— AIM OF THE EXERCISE —
Arrange the lines from the one containing "Document page, 1500x844 pixels." through the one containing "list La scheda", inclusive, as a Markdown table with the columns Row and Line, numbering each row and leaving out blank lines.

— DATA SUPPLIED —
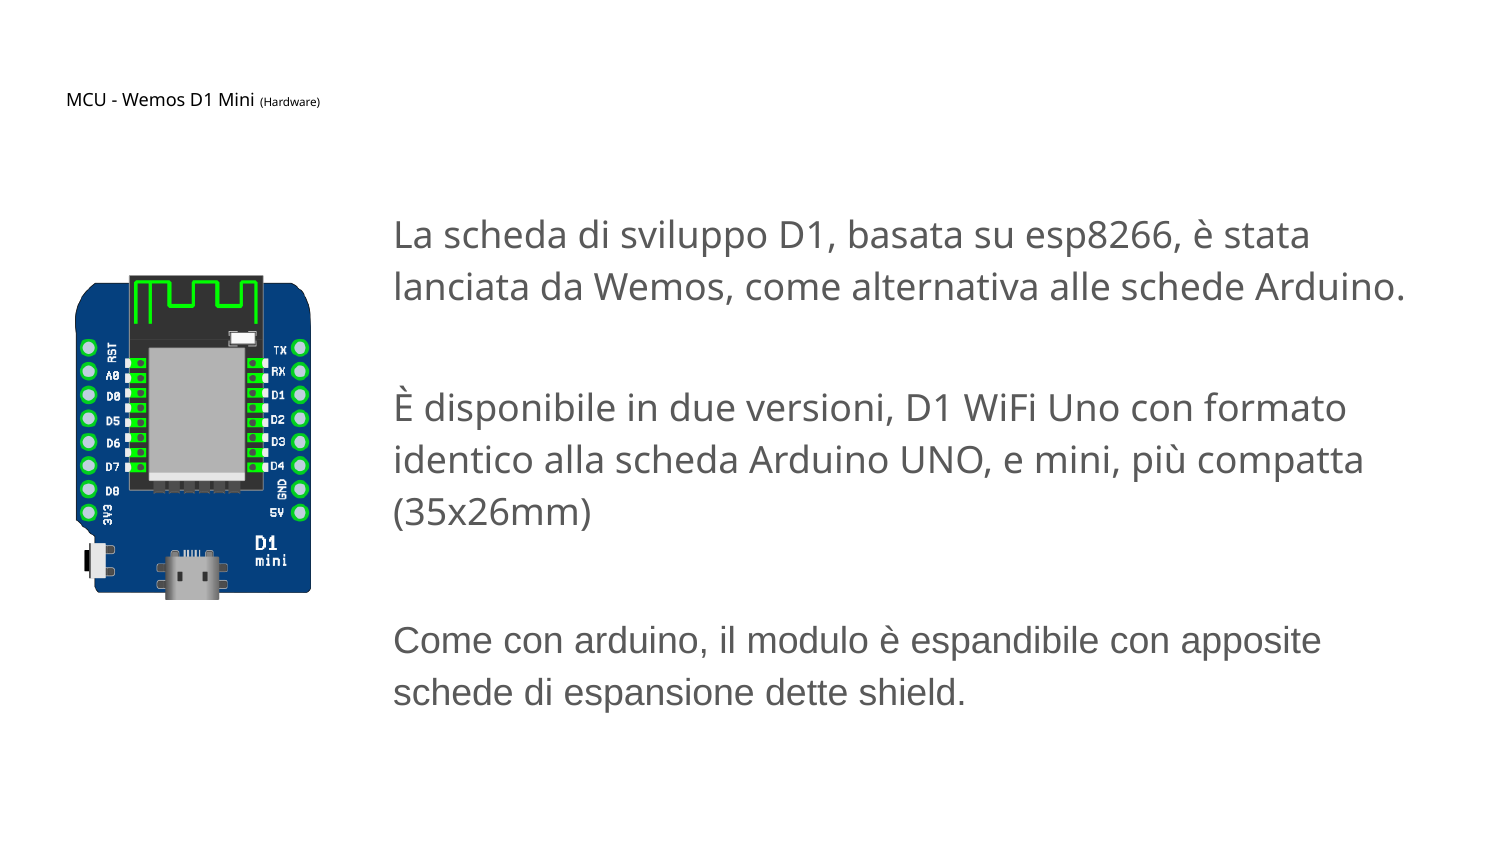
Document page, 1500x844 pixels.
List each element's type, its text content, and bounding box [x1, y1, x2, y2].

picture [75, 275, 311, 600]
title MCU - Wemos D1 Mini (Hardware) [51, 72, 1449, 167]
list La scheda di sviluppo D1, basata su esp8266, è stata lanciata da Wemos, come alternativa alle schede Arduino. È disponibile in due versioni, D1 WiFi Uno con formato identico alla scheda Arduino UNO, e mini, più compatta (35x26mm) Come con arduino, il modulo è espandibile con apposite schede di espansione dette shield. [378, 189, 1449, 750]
---
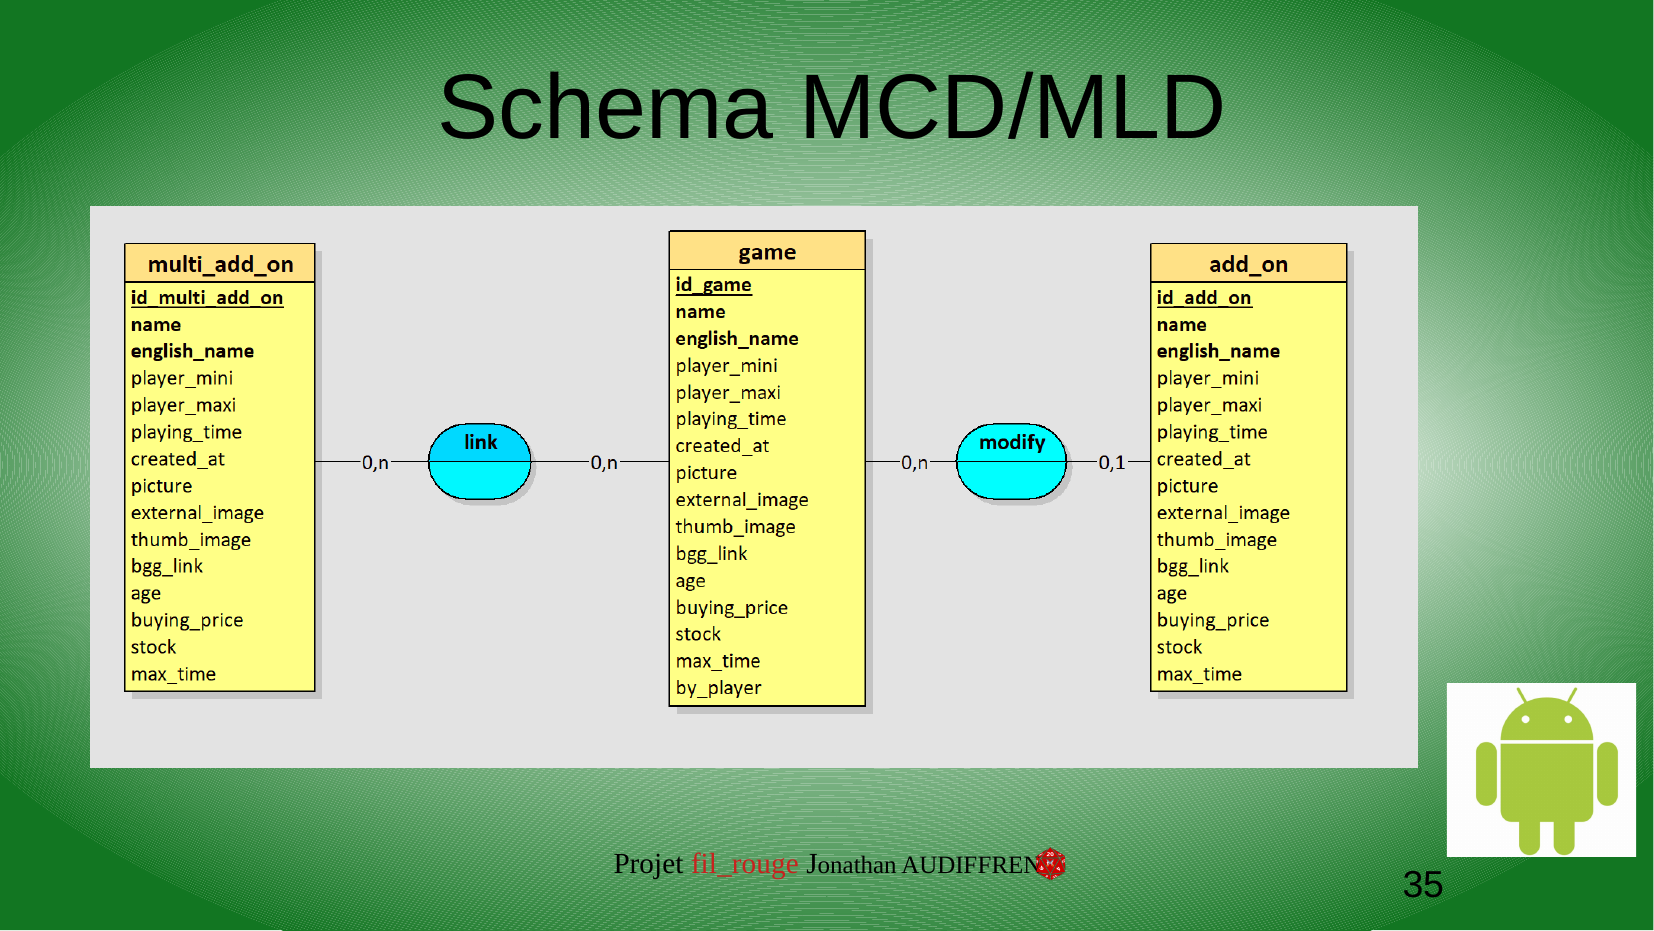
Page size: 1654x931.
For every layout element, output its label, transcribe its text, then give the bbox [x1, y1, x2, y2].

— WRITTEN REPLY —
| Row | Line |
|---|---|
| 1 | Document page, 1500x844 pixels. |
| 2 | List each element's type, its text content, and bounding box [x1, y1, x2, y2]. |
| 3 | picture [75, 275, 311, 600] |
| 4 | title MCU - Wemos D1 Mini (Hardware) [51, 72, 1449, 167] |
| 5 | list La scheda di sviluppo D1, basata su esp8266, è stata lanciata da Wemos, come alternativa alle schede Arduino. È disponibile in due versioni, D1 WiFi Uno con formato identico alla scheda Arduino UNO, e mini, più compatta (35x26mm) Come con arduino, il modulo è espandibile con apposite schede di espansione dette shield. [378, 189, 1449, 750] |